Our vegetable garden has produced a bountiful crop of tomatoes this year. It is the best season we have had for growing tomatoes in quite a few years. Our one zucchini plant has provided us with a constant supply throughout the summer and we have enjoyed using them in muffins, fritters, pasta sauce, salads, and zucchini slice. We have a few beetroot left in the garden, as well as some carrots, cut and come again lettuce, kale, chard, and spring onions. We are even still picking a few strawberries.

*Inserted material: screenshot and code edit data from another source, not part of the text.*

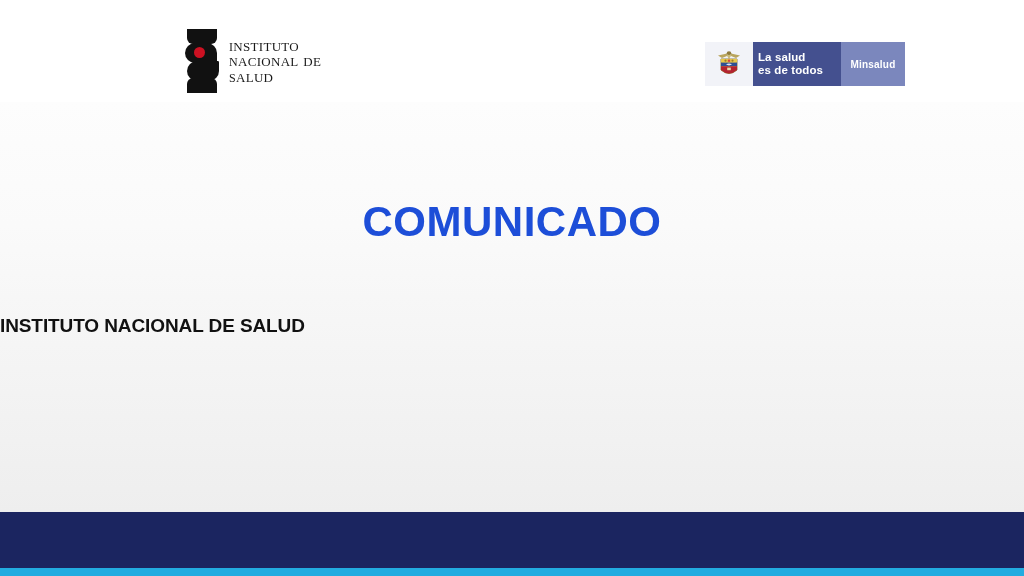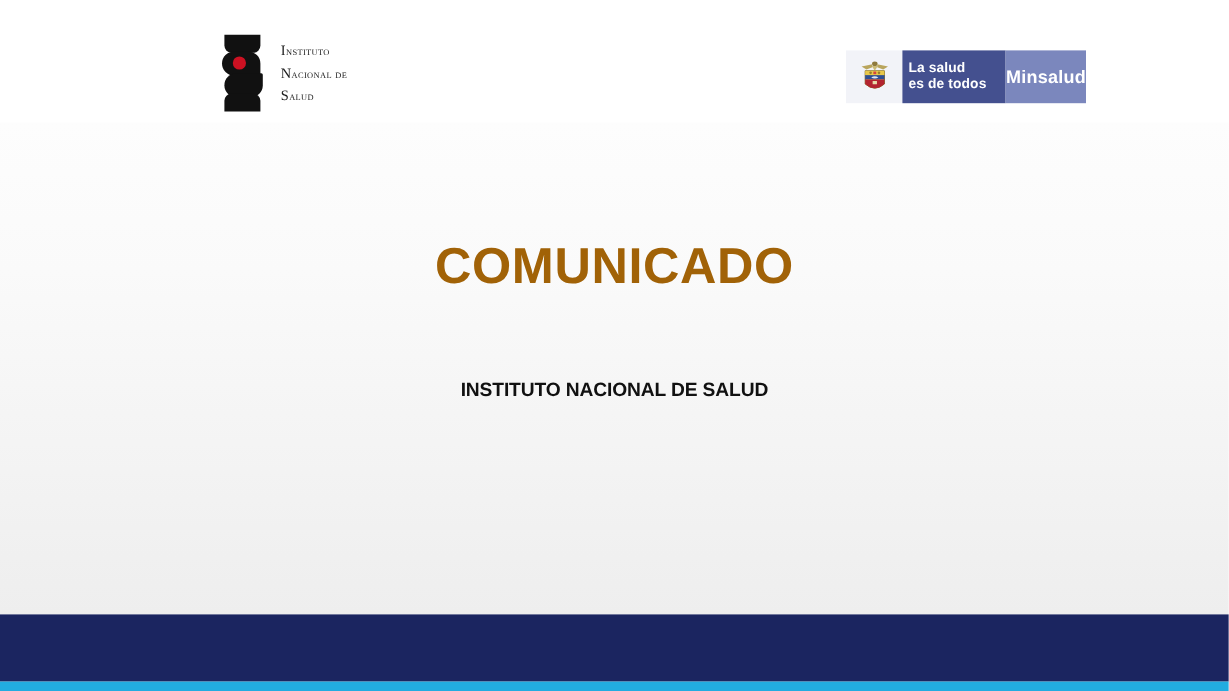--- a/index.html
+++ b/index.html
@@ -77,10 +77,10 @@
     z-index: 3;
   }
   .ins-wordmark {
-    margin-left: 15px;
+    margin-left: 10px;
     font-family: "Liberation Serif", serif;
     color: #1a1a1a;
-    font-size: 10px;
+    font-size: 18px;
     line-height: 15.5px;
     letter-spacing: 0.3px;
     font-weight: 400;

zucchini and spring onions
kale and carrots

With some of the beds now empty, I have been planning the autumn and winter garden. We are lucky to be able to grow lettuce, carrots, kale, chard and spring onions year round in our climate. I have seeded a new bed of carrots and am growing some red onion seeds to be planted out in the autumn. I haven’t tried growing onions before, so it will be interesting to see how they do. We have dug up the last of our Agria potatoes. Unfortunately we don’t have space to grow enough for storing, but we have enjoyed eating freshly dug potatoes over the past month.

Harvest from the garden

The artwork in my garden journal is by Hannah Dale. It is an English book and includes wildlife that we don’t have in New Zealand, but I think her paintings are just beautiful.

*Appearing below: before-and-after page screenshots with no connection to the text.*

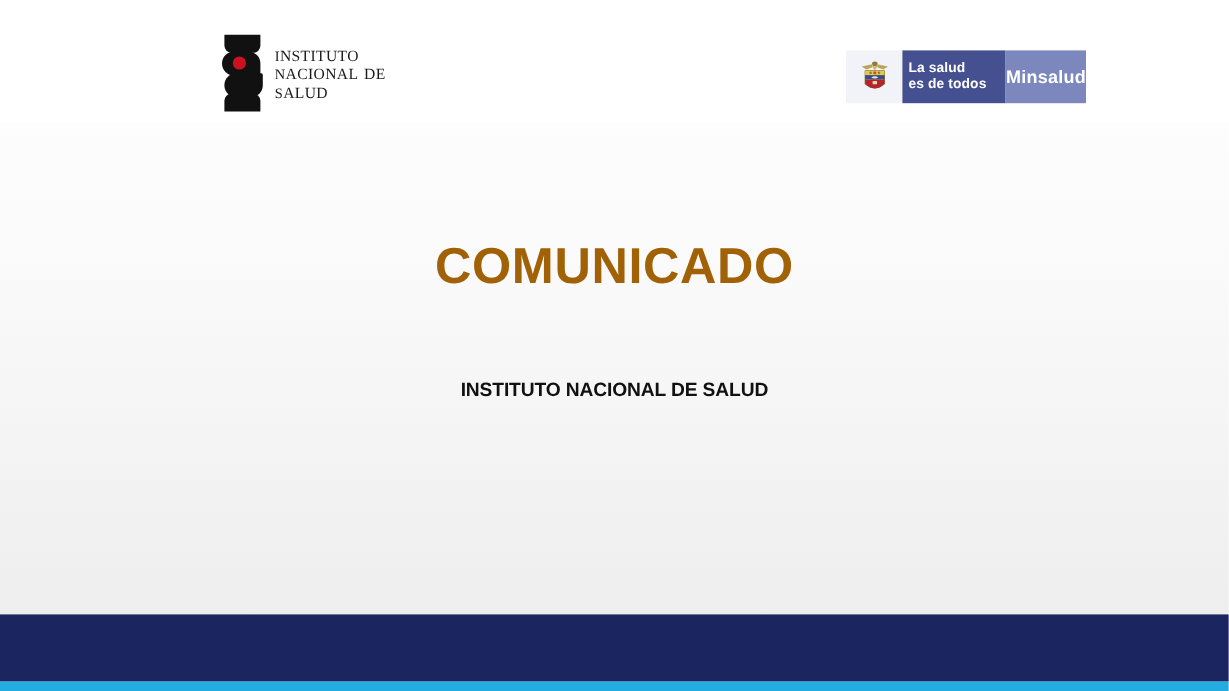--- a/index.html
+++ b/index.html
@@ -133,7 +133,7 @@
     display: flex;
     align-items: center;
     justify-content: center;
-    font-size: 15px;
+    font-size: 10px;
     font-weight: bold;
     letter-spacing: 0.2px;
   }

Other tasks in the garden this month have included saving seed and drying herbs.

 

Below is a recipe for zucchini muffins that I have made often over the summer. They are nice to take to work for lunches or to pack for picnics.

Savoury Zucchini Muffins

1 egg
1 cup milk
¼ cup olive oil
250g unpeeled zucchini, grated (1 average sized zucchini)
1 large or 2 small spring onions, chopped
½ red capsicum, chopped
1 cup grated goat’s cheese
2 tablespoons chopped parsley
2 cups plain flour
3 tsp baking powder
salt & black pepper to taste

Preheat oven to 200°C. Brush a 12 hole muffin tin with a little oil.

Whisk together the eggs and milk. Stir in the olive oil. Squeeze the moisture from the grated zucchini and add to the mixture, along with the spring onions, capsicum, cheese, and parsley. Stir to combine. Sift in the flour and baking powder. Add salt and pepper and mix to combine.

Spoon the mixture into the prepared tin. Bake for 30 minutes. Allow the muffins to cool slightly before removing them from the tin. Eat warm, or cool on a wire rack and enjoy cold.

 

Happy gardening and harvesting wherever you are in the world!